- [THINGS TO DO]:
**1)** Return the passage of the defence course handbook excerpt between "The core elements" and "national security architecture.", inclusive.
**2)** Answer these questions from the defence course handbook excerpt:
(a) How many days does the campaigning exercise in Block Three's core elements last?
(b) How long is the Strategic Assessment Paper written by a Master of Arts course member?
(c) Which two countries' military capability might the study tour examine besides ADF capability?
**3)** Write what comes next in the defence course handbook excerpt, picking up after its final sentence about Block Four's aim.

- [SOURCE EXTRACT]:
┄┄┄┄┄┄┄┄┄┄┄┄┄┄┄┄┄┄┄┄
Block 3 - Higher Command and the Conduct of Joint and Combined Operations

Aim
Block Three prepares course members for employment in the higher command environment and exposes them to the application of the operational art at the strategic and operational levels.

Description
Block Three focuses on higher command, the design and planning processes for complex operations across the military strategic and operational interface. Course members analyse the use of force in the national strategic context and the translation of strategic policy into military strategy. The Block examines ADF higher design and planning processes and the approaches of other agencies, coalition and international military and police forces. Course members explore force design, force delivery and force sustainment considerations, as well as the planning considerations for intelligence, information, force protection, and logistics operations. The Block also examines issues surrounding international law, the laws of armed conflict and the ethics of command that permeate the nature of command and leadership.

The Block is divided into a core element and week-long study tour undertaken by all course members, and an electives element which provides course members the opportunity to study a range of focus areas in depth. These electives cover counter-insurgency operations, strategic leadership, campaigning, and civil-military engagement.

The core elements of Block Three include a seven day campaigning exercise involving senior mentors, including former Service Chiefs and senior strategic and operational level commanders. The study tour will involve designated course members examining ADF capability, or the military capability of New Zealand or Papua New Guinea.

Learning Objectives
  • Understand the use of force in the national strategic context.
  • Understand the nature of modern warfare.
  • Examine the translation of strategic policy into military strategy.
  • Analyse risk, friction and ambiguity at the strategic and operational levels.
  • Understand Defence's role in the national security architecture.
  • Understand the strategic implications of higher design and planning for joint, multi-agency and combined operations. 18 Centre for Defence and Strategic Studies Handbook 2011
  • Analyse higher command.
  • Consider the factors associated with successful coalition operations.
  • Understand force design, force delivery and force sustainment considerations for specific environmental capabilities.
  • Understand the planning factors for specialist and support operations.
  • Understand the Australian strategic and operational military planning process.
  • Understand the basis of international law, laws of armed conflict, relations with the media and ethics at the higher command level.
  • Analyse selected contemporary military-related security themes.
  • Understand planning for counter-insurgency operations.
  • Understand planning for civil-military cooperation in stability and reconstruction operations.
  • Apply advanced military planning to complex conventional war fighting scenarios.
  • Develop personal strategic leadership skill sets.
  • Plan a joint and combined campaign in an exercise setting.
Course Member Deliverable
Course members participate in a practical strategic planning for military operations exercise that involves both individual and small group activities resulting in both verbal presentations and written outcomes.

The major deliverable from Block Three is the Strategic Assessment Paper which is one of the two major written papers for the course. In this paper, course members demonstrate that they can analyse an external driver of security policy in the strategic environment. A Master of Arts course member writes an individual 10,000 word paper which is supervised and assessed externally. Graduate Diploma course members write an individual 5,000 word paper that is supervised and assessed internally.

Block 4 - Capability and Force Development

Aim
Block Four provides course members with a deeper understanding of strategic management and the Defence process.
┄┄┄┄┄┄┄┄┄┄┄┄┄┄┄┄┄┄┄┄
- [DATA BLOCK]:
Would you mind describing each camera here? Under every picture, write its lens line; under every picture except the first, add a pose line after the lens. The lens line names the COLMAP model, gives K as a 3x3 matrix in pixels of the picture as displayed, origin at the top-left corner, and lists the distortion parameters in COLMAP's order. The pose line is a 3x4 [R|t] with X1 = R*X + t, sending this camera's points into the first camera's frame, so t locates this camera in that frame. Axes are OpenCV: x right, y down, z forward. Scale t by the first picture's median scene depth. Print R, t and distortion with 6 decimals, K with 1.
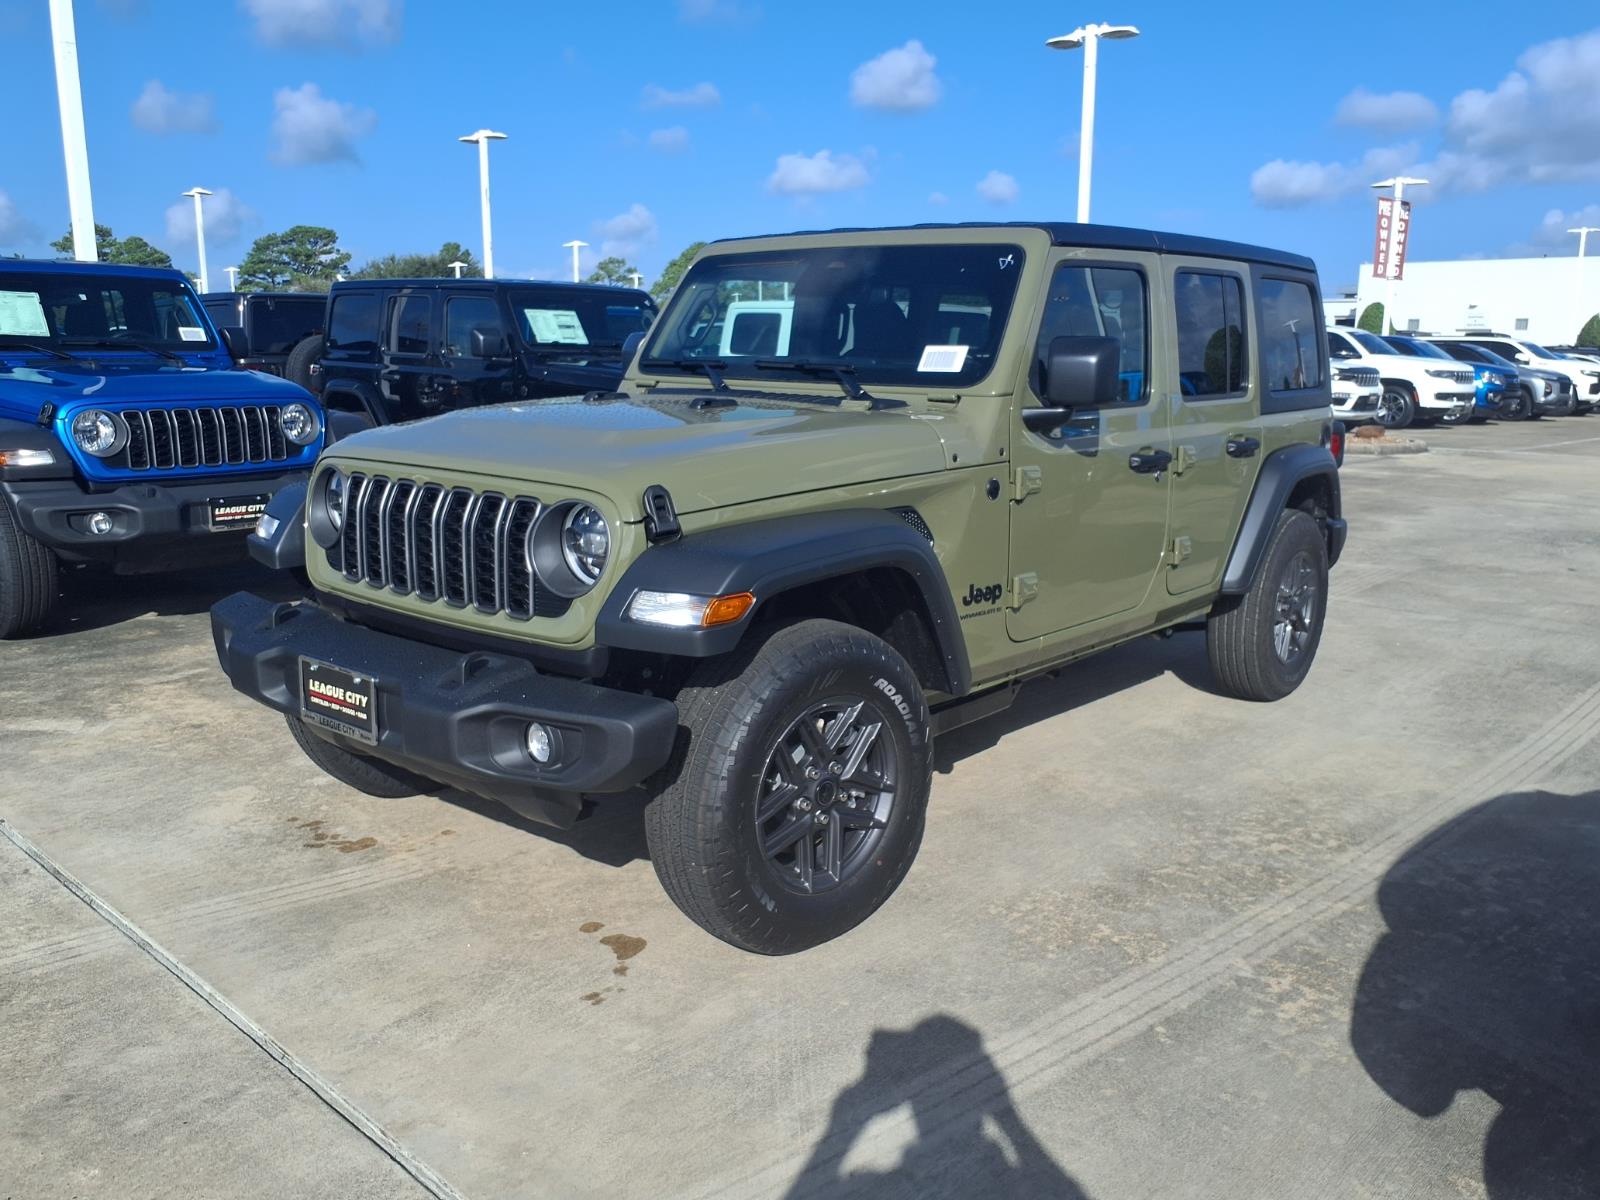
lens RADIAL K [[1303.1, 0, 833.0], [0, 1303.1, 591.6], [0, 0, 1]] dist [0.007876, -0.010592]
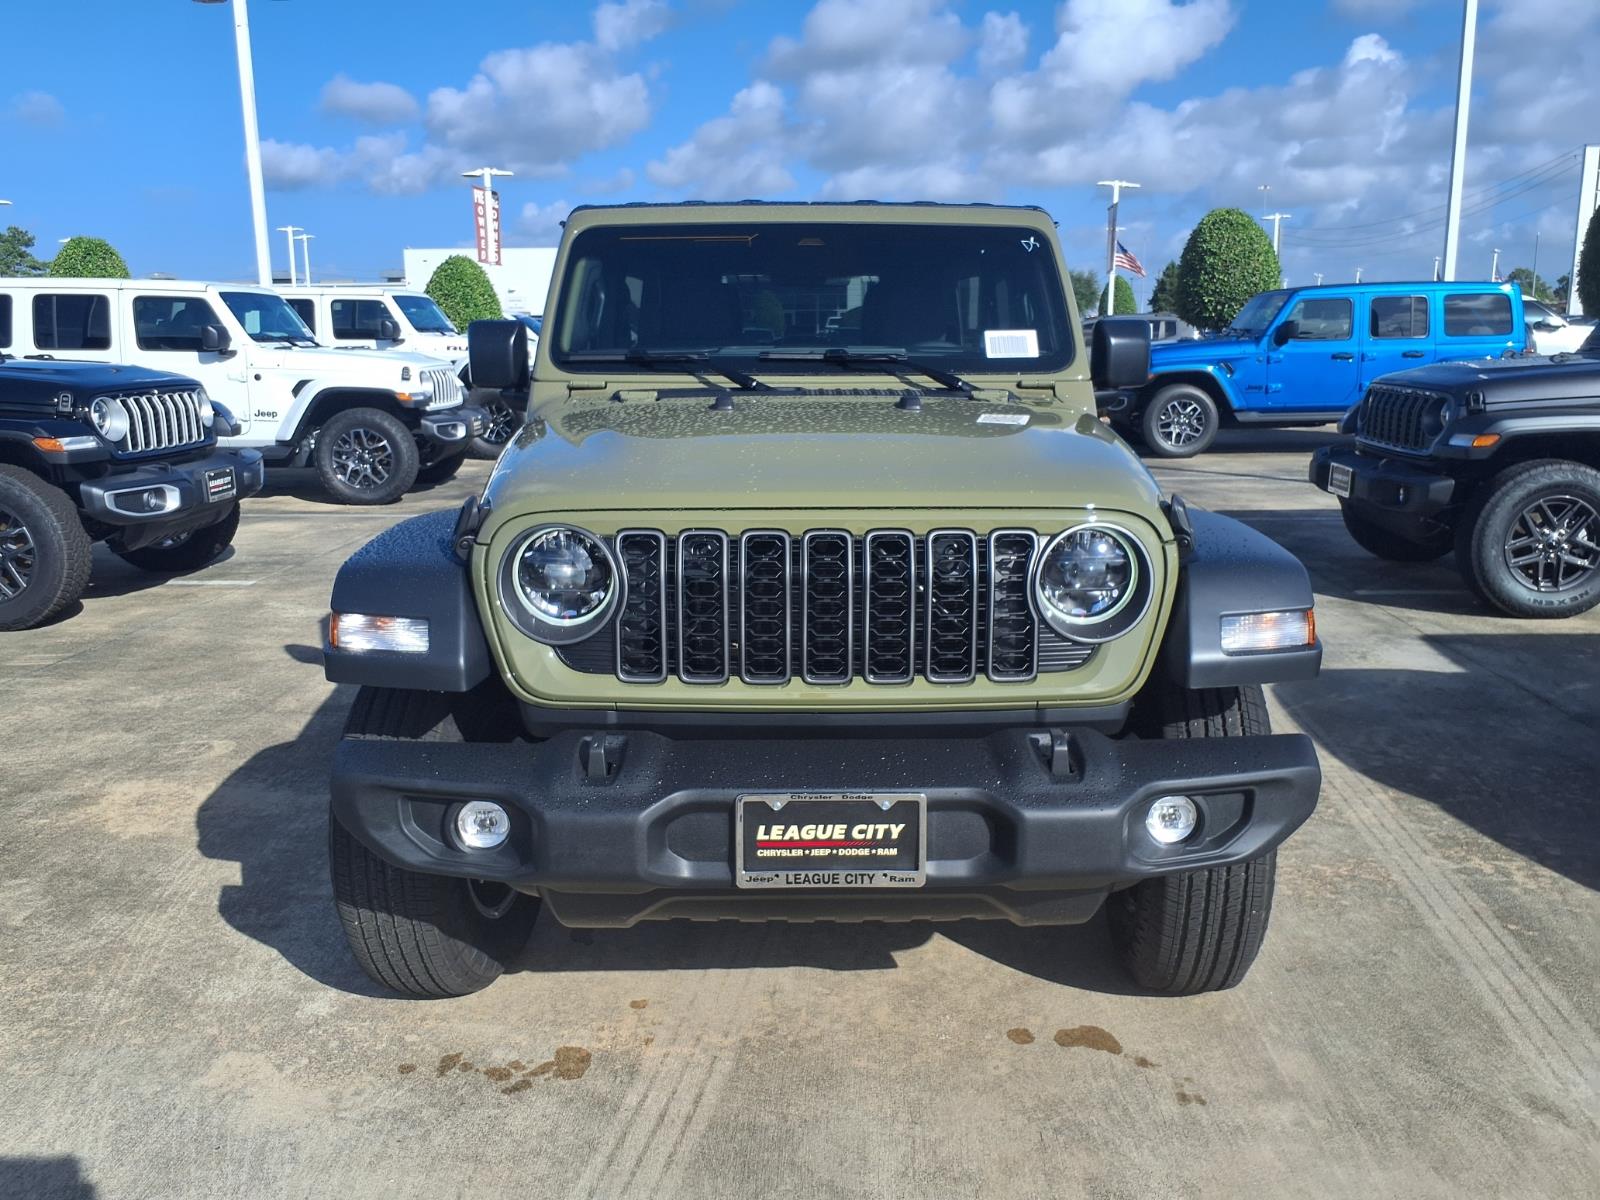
lens RADIAL K [[1303.1, 0, 800.4], [0, 1303.1, 573.1], [0, 0, 1]] dist [0.007876, -0.010592]
pose [[0.763493, -0.134052, 0.631751, -0.685811], [0.135141, 0.989726, 0.046688, -0.080663], [-0.631519, 0.049729, 0.773764, 0.380364]]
┄┄┄┄┄┄┄┄┄┄┄┄┄┄┄┄┄┄┄┄
- [RESPONSES IN ORDER]:
**1)**
The core elements of Block Three include a seven day campaigning exercise involving senior mentors, including former Service Chiefs and senior strategic and operational level commanders. The study tour will involve designated course members examining ADF capability, or the military capability of New Zealand or Papua New Guinea.

Learning Objectives
  • Understand the use of force in the national strategic context.
  • Understand the nature of modern warfare.
  • Examine the translation of strategic policy into military strategy.
  • Analyse risk, friction and ambiguity at the strategic and operational levels.
  • Understand Defence's role in the national security architecture.

**2)**
(a) Seven days.
(b) 10,000 words.
(c) New Zealand and Papua New Guinea.

**3)**
Description
Initially, course members consider strategic leadership and management issues within the public and private sectors. The Business Study Tour provides course members with the opportunity to interact with a wide range of Chief Executive Officers and Managing Directors of major businesses to discuss comparative strategic management issues and practices.

The course then considers topics in strategic level human resource and financial management. Key issues considered include global and national trends in human resource management, employment and professional development, workforce planning and human resource service delivery in Defence. In the financial management component of the program, course members review the implications of financial management and accountability obligations to senior officers, both at the organisational and individual level.

Later in the Block, course members are introduced to the concept of capability, including the Fundamental Inputs to Capability and consider the various phases of capability development including the needs and requirements phases. The acquisition process is reviewed along with Defence industry support to capability development and management.

The Block concludes with a five day activity considering the risks associated with capability development and the development of capability submissions. The exercise is facilitated by Senior Mentors who have served in senior Defence appointments associated with the Defence capability process.

Learning Objectives
  • Understand how military strategy is translated into capability and force structure requirements.
  • Identify the drivers of current ADF capability and force structure.
  • Understand the Defence capability development process.
  • Understand the Fundamental Inputs to Capability.
  • Understand the true costs of developing military capability, in particular, the impact of through-life support.
  • Identify the capability development aspects of force generation,
  • mobilisation and preparation.
  • Examine strategic human relations planning considerations.
  • Examine Defence budget planning considerations.
  • Consider the drivers of planning/budgeting issues effecting Defence management and financial planning processes.
  • Examine key audit challenges for Defence.
  • Prepare and brief a capability development Cabinet Submission and an abridged Capability Proposal – First Pass in an exercise setting.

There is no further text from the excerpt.